- Born: Robert Harman Morgan 28 October 1928
- Died: 23 November 2011 (aged 83) Swansea, Wales
- Education: University College, Cardiff
- Political party: Labour
- Children: Eluned

= Bob Morgan (priest) =

Welsh vicar and politician (1928–2011)

Robert Harman Morgan (28 October 1928 - 23 November 2011) was a vicar of the Church in Wales and Labour Party politician who became leader of South Glamorgan County Council. He was the father of Welsh first minister Eluned Morgan.

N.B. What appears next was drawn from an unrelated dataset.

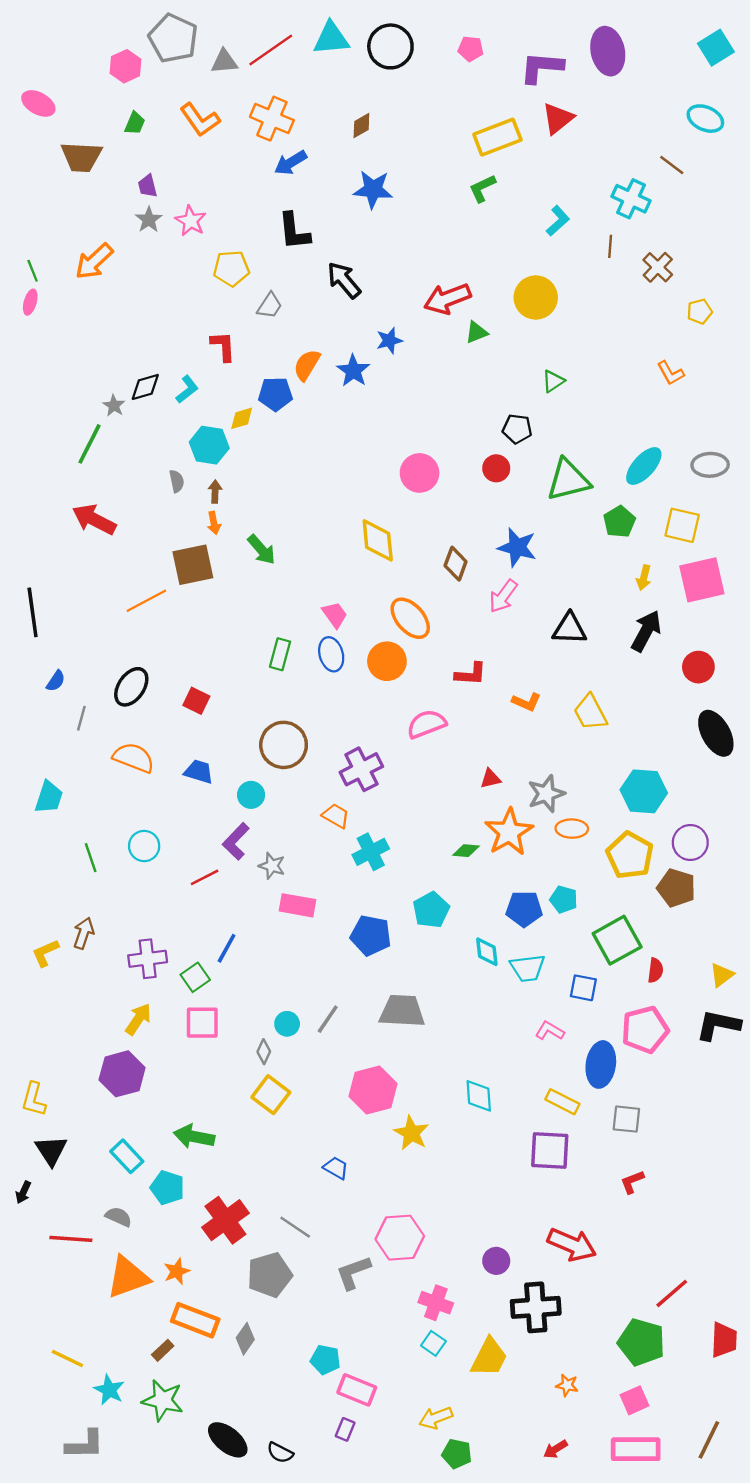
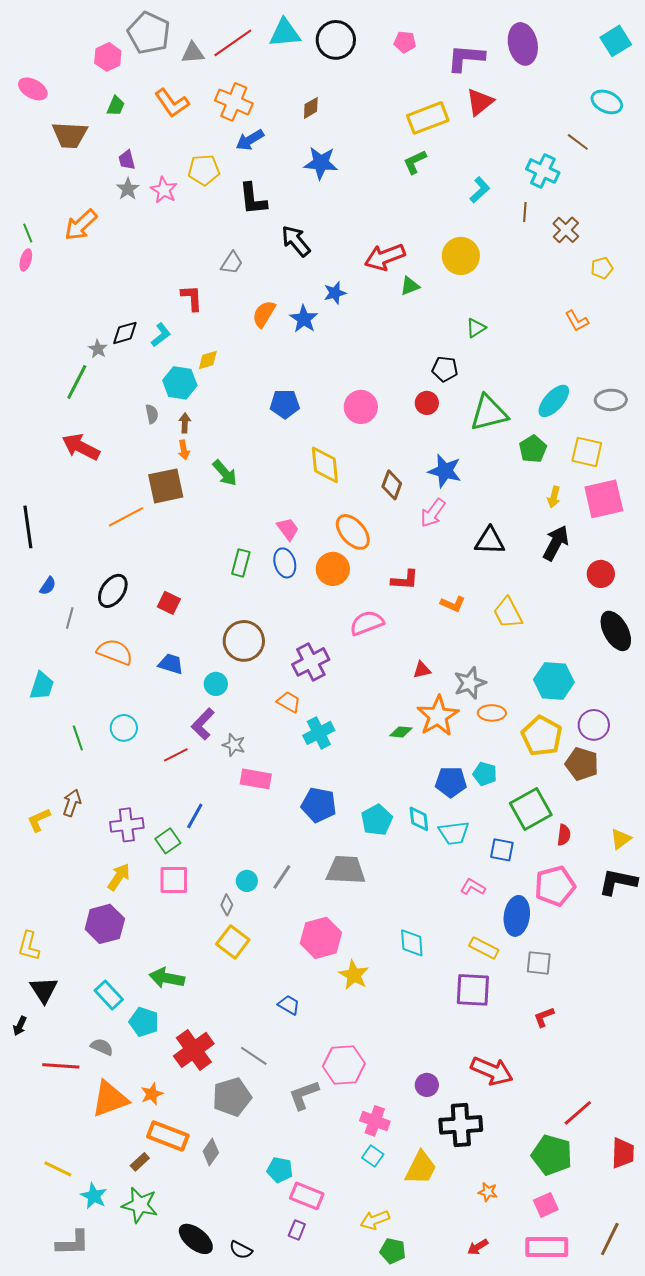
yellow pentagon: (231, 268) -> (204, 170), moved
blue pentagon: (275, 394) -> (285, 404), moved
cyan pentagon: (431, 910) -> (377, 820), moved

==Early life and education==
Morgan was born on 28 October 1928 and grew up in Tremorfa, Cardiff, until the Second World War forced his family to evacuate to Aberdare where he went to the local grammar school. After the war he returned to Cardiff and, after spending National Service in the RAF, got a job as an insurance clerk. With ambitions to become a social worker he took two A-levels in six months, before graduating in Politics and Economics at University College, Cardiff. He went on to the theological college at Mirfield in Yorkshire before being ordained in 1957 to a curacy at St Augustine's Church, Penarth where he served until 1961. He married his wife, Elaine, in 1963.

==Career==
In 1961 Morgan became curate on the large Cardiff housing estate of Ely. He became vicar of the Ely parish (which had been formed by the Mirfield Community of the Resurrection) in 1967. He raised £10,000 to repair the Church of the Resurrection and established himself as a central figure in the area. The Church of the Resurrection became a community centre and refuge for the locals. It held a weekly disco in the church hall.

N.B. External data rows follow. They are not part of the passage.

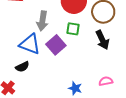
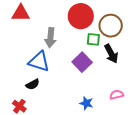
green square: (73, 29) -> (93, 39), moved
purple square: (56, 45) -> (82, 62), moved

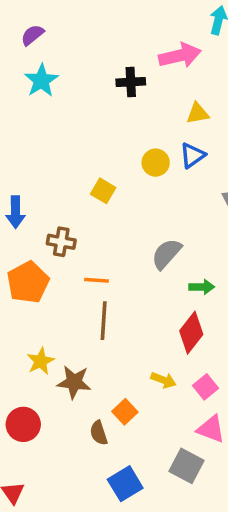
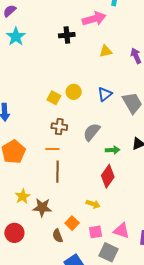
blue triangle: (192, 155) -> (105, 94), moved
yellow circle: (156, 163) -> (74, 92), moved
brown cross: (61, 242) -> (59, 127), moved
pink square: (206, 387) -> (95, 232), moved, turned 32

In 1974, after being encouraged by a church warden to enter into politics, Morgan was elected to Cardiff City Council and South Glamorgan County Council for the Ely ward. In 1977 he became leader of Labour group on South Glamorgan Council and subsequently leader of the council when Labour regained control in 1982. He led the regeneration of Cardiff's impoverished ex-industrial areas. He was replaced by Jack Brooks as leader in 1989, and became chairman of the council in 1992, before retiring from politics the following year.

Morgan was awarded the Order of the British Empire (OBE) in the 1994 New Years Honours, for "services to the community in South Glamorgan". He became an honorary canon of Llandaff Cathedral in the same year.

==Retirement and death==
Morgan retired to live in St Davids, Pembrokeshire. He died on 23 November 2011 at Morriston Hospital, Swansea. In tribute, former First Minister of Wales Rhodri Morgan said "He was a massive figure in Ely and South Glamorgan politics, and he married religion and politics remarkably effectively in that he never saw any distinction between being a very committed Christian vicar of a very deprived parish... and being a leader and member of the Labour group on South Glamorgan county council." In 2016 a memorial glass screen was unveiled at the Church of Resurrection, with lines from the Magnificat in English and Welsh.